All regions in the U.S. reported big declines in week-over-week gasoline prices, with the Midwest registering the largest drop at 14 cents per gallon, followed by the Rocky Mountains (a decline of 11.7 cents per gallon) and the West Coast (a 8.7 cent drop).

Tom Kloza, chief analyst at the Oil Price Information Service (OPIS), noted in commentary for CNN/Money that gasoline prices could reach a two-year low as consumption is off 2% to 3% versus last year while an ongoing boom domestic energy production is helping curb oil prices.
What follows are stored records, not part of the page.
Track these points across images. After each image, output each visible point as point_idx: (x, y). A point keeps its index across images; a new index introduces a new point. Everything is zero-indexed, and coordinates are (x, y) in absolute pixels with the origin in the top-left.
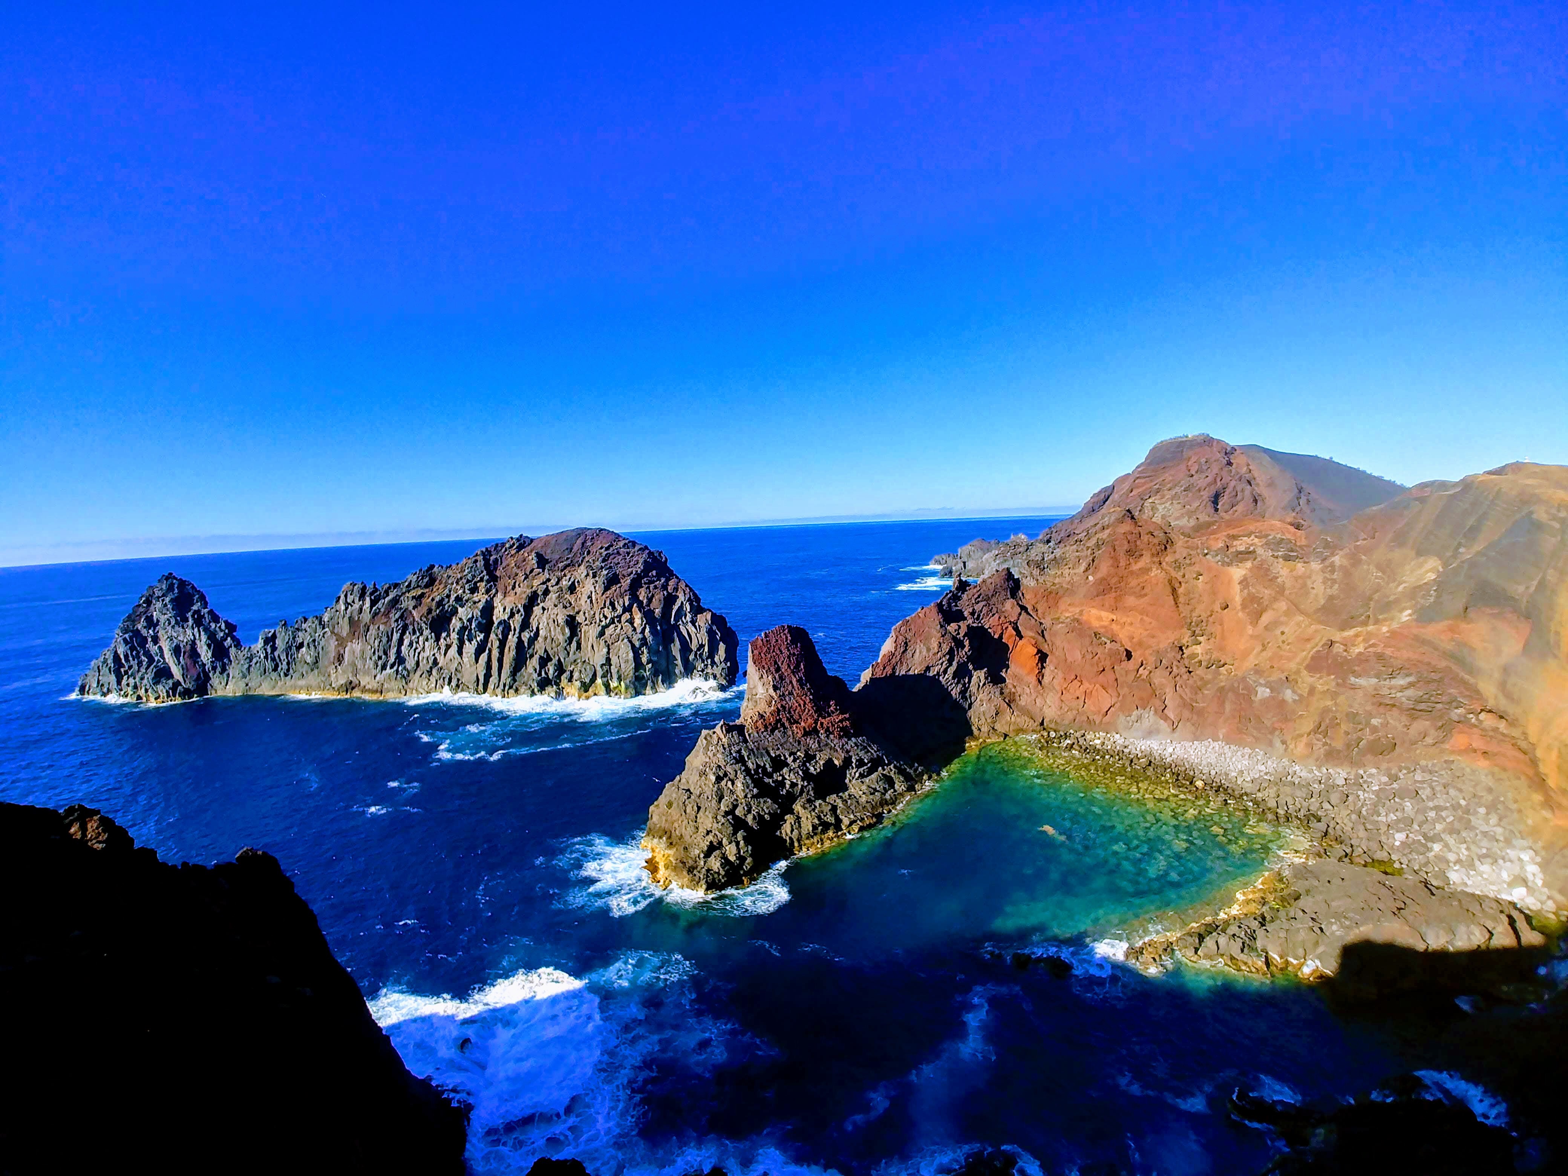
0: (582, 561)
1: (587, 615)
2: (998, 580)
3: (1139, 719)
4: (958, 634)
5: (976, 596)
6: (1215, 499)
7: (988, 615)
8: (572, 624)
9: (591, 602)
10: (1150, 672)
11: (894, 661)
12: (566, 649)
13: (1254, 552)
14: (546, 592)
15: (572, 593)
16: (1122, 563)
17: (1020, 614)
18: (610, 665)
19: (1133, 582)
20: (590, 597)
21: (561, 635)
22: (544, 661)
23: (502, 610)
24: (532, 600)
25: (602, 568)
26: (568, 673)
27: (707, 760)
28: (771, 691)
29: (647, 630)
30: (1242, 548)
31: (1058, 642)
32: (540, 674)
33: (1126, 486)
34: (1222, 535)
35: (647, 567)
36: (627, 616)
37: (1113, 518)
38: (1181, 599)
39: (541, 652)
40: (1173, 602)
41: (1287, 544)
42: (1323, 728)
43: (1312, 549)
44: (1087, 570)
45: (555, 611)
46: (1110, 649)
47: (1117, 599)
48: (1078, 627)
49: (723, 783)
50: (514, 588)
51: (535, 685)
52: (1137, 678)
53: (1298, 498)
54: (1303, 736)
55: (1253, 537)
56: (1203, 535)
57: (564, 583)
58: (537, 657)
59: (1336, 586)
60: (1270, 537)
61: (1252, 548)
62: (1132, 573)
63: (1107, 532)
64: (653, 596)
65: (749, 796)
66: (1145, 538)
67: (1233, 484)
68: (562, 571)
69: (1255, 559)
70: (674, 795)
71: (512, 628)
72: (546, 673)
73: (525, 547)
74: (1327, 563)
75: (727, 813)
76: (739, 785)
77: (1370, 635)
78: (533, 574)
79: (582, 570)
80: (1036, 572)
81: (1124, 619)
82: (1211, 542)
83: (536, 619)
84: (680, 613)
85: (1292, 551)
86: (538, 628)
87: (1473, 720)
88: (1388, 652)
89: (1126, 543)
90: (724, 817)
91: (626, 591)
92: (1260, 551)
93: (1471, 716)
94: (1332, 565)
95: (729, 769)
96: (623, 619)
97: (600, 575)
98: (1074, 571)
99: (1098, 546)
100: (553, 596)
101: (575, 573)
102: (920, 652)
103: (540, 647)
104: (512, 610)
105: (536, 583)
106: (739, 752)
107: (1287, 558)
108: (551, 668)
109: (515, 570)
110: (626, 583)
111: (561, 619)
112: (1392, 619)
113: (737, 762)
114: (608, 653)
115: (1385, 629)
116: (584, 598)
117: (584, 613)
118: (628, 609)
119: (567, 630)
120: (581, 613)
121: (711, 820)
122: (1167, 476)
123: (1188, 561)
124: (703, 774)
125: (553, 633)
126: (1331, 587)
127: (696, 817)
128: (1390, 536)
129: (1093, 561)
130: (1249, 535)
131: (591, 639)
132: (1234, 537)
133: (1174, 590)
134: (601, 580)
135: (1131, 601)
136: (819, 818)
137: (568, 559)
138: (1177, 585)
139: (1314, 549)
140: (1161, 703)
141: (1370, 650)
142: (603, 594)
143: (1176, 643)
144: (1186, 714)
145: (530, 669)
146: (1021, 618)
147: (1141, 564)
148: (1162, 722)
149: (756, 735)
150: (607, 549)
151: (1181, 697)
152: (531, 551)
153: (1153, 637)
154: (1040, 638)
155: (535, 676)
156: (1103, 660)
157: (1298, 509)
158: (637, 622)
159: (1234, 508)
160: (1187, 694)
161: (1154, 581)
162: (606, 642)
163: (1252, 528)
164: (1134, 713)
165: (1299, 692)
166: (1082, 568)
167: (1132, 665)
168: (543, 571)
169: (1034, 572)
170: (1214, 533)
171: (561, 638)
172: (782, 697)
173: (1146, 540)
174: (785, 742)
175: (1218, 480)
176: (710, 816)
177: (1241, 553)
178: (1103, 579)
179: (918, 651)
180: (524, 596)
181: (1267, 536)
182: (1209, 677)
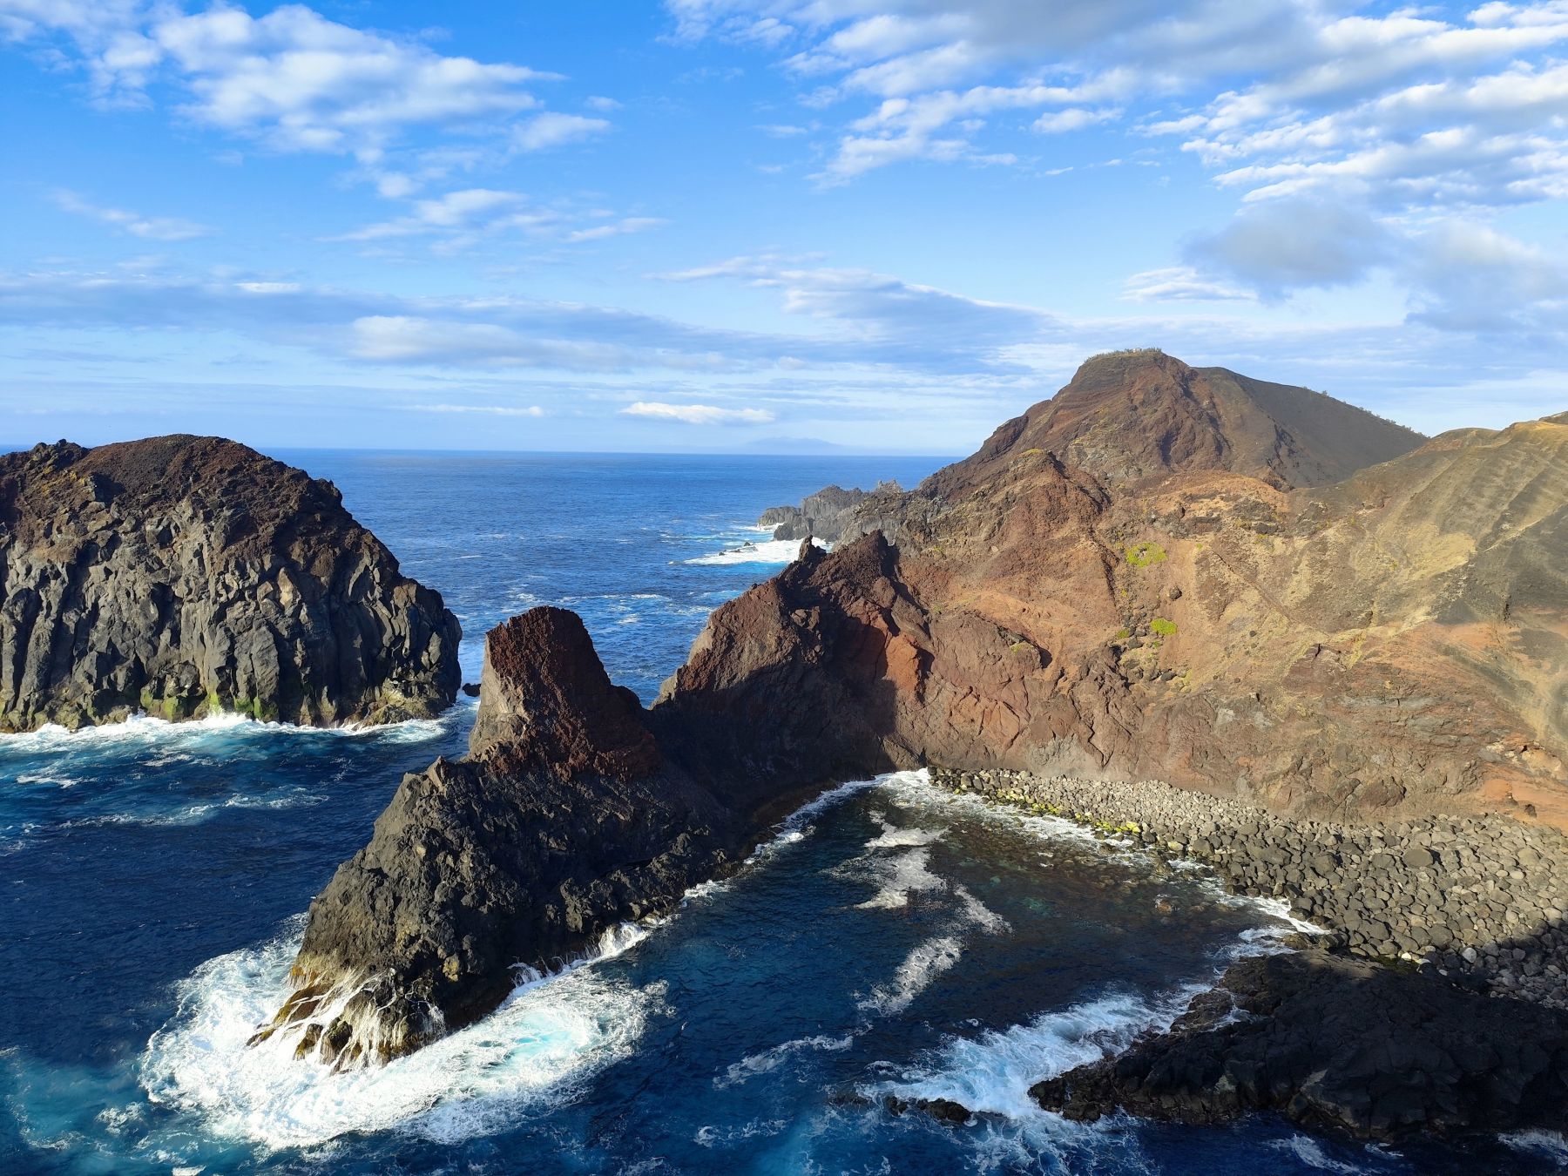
0: (184, 492)
1: (192, 584)
2: (865, 548)
3: (1058, 750)
4: (807, 625)
5: (832, 571)
6: (1165, 444)
7: (849, 599)
8: (163, 598)
9: (201, 562)
10: (1073, 685)
11: (711, 665)
12: (150, 641)
13: (1218, 519)
14: (114, 542)
15: (163, 546)
16: (1040, 530)
17: (894, 599)
18: (235, 669)
19: (1054, 558)
20: (198, 553)
21: (141, 617)
22: (109, 661)
23: (23, 571)
24: (84, 557)
25: (222, 505)
26: (155, 683)
27: (413, 821)
28: (521, 711)
29: (303, 613)
30: (1202, 514)
31: (947, 640)
32: (98, 686)
33: (1044, 418)
34: (1176, 496)
35: (306, 506)
36: (267, 587)
37: (1029, 464)
38: (1119, 585)
39: (102, 647)
40: (1106, 587)
41: (1263, 510)
42: (1304, 766)
43: (1296, 519)
44: (990, 537)
45: (131, 576)
46: (1019, 651)
47: (1032, 580)
48: (974, 618)
49: (440, 858)
50: (48, 534)
51: (87, 704)
52: (1054, 694)
53: (1277, 448)
54: (1278, 775)
55: (1218, 499)
56: (1151, 493)
57: (148, 528)
58: (94, 654)
59: (1328, 571)
60: (1242, 500)
61: (1215, 515)
62: (1052, 544)
63: (1019, 484)
64: (315, 555)
65: (483, 876)
66: (1072, 495)
67: (1189, 423)
68: (145, 507)
69: (1219, 530)
70: (354, 882)
71: (44, 604)
72: (109, 682)
73: (72, 463)
74: (1316, 539)
75: (443, 907)
76: (466, 860)
77: (1374, 640)
78: (88, 510)
79: (185, 508)
80: (919, 538)
81: (1039, 609)
82: (1162, 504)
83: (92, 590)
84: (364, 582)
85: (1270, 520)
86: (95, 605)
87: (1514, 760)
88: (1396, 663)
89: (1045, 500)
90: (439, 912)
91: (265, 546)
92: (1226, 519)
93: (1511, 754)
94: (1323, 542)
95: (449, 835)
96: (260, 592)
97: (218, 517)
98: (971, 539)
99: (1008, 502)
100: (125, 552)
101: (171, 512)
102: (751, 652)
103: (99, 637)
104: (43, 571)
105: (93, 526)
106: (467, 806)
107: (1263, 530)
108: (121, 675)
109: (50, 502)
110: (267, 530)
111: (141, 590)
112: (1403, 618)
113: (462, 825)
114: (232, 648)
115: (1391, 632)
116: (188, 554)
117: (187, 582)
118: (269, 576)
119: (153, 610)
120: (182, 580)
121: (417, 918)
122: (1101, 408)
123: (1129, 530)
124: (404, 845)
125: (125, 615)
126: (1320, 572)
127: (392, 916)
128: (1404, 503)
129: (1000, 524)
130: (1212, 496)
131: (198, 626)
132: (1193, 498)
133: (1109, 570)
134: (219, 525)
135: (1049, 583)
136: (593, 906)
137: (156, 486)
138: (1113, 562)
139: (1300, 519)
140: (1086, 729)
141: (1372, 659)
142: (223, 550)
143: (1109, 643)
144: (1121, 743)
145: (79, 677)
146: (896, 604)
147: (1065, 532)
148: (1087, 756)
149: (495, 779)
150: (232, 473)
151: (1115, 721)
152: (84, 470)
153: (1078, 635)
154: (922, 634)
155: (89, 688)
156: (1008, 667)
157: (1276, 462)
158: (286, 596)
159: (1190, 458)
160: (1124, 715)
161: (1082, 557)
162: (227, 630)
163: (1217, 486)
164: (1051, 743)
165: (1274, 716)
166: (983, 535)
167: (1050, 672)
168: (108, 506)
169: (916, 538)
170: (1165, 490)
171: (141, 623)
172: (538, 720)
173: (1073, 497)
174: (542, 792)
175: (1170, 417)
176: (416, 912)
177: (1201, 520)
178: (1013, 551)
179: (746, 650)
180: (69, 549)
181: (1236, 498)
182: (1153, 692)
Indeed, the EIA reported last week that while the U.S. imported almost three times as much energy as it exported in 2011 – consuming 97 quadrillion Btu (quads) of energy last year, despite only producing about 78 quads – that ratio that is much lower than the import peak in 2002, when energy imports were more than eight times energy exports.

The agency noted that petroleum made up about 86% of energy imports in 2011, with Canada supplying the largest share, followed by Mexico, Saudi Arabia, Venezuela, and Nigeria, in that order. Overall, about 40% of U.S. petroleum imports came from countries in the Organization of the Petroleum Exporting Countries (OPEC), while 60% came from non-OPEC countries such as Canada, Mexico, Russia, and Brazil, the EIA said.

Going forward, the agency predicts that the Brent crude oil spot price will average $110 per barrel in the fourth quarter of 2012, while the West Texas Intermediate (WTI) crude oil spot price – which helps gauge the impact of domestic energy production – will average $89 per barrel.

EIA projects that the Brent and WTI crude oil spot prices are forecast to average $104 per barrel and $88 per barrel, respectively – resting on the assumption that U.S. real gross domestic product (GDP) finishes 2012 at 2.1% growth and dropping to 1.8% growth in 2013.

In terms of fuel prices, the agency predicts that regular gasoline retail prices in the U.S. should average $3.63 per gallon in 2012 and $3.43 per gallon in 2013, compared with $3.53 per gallon in 2011. Diesel fuel retail prices in the U.S. should average $4.02 per gallon during the fourth quarter of 2012 before falling to an average of $3.84 per gallon in 2013, it said.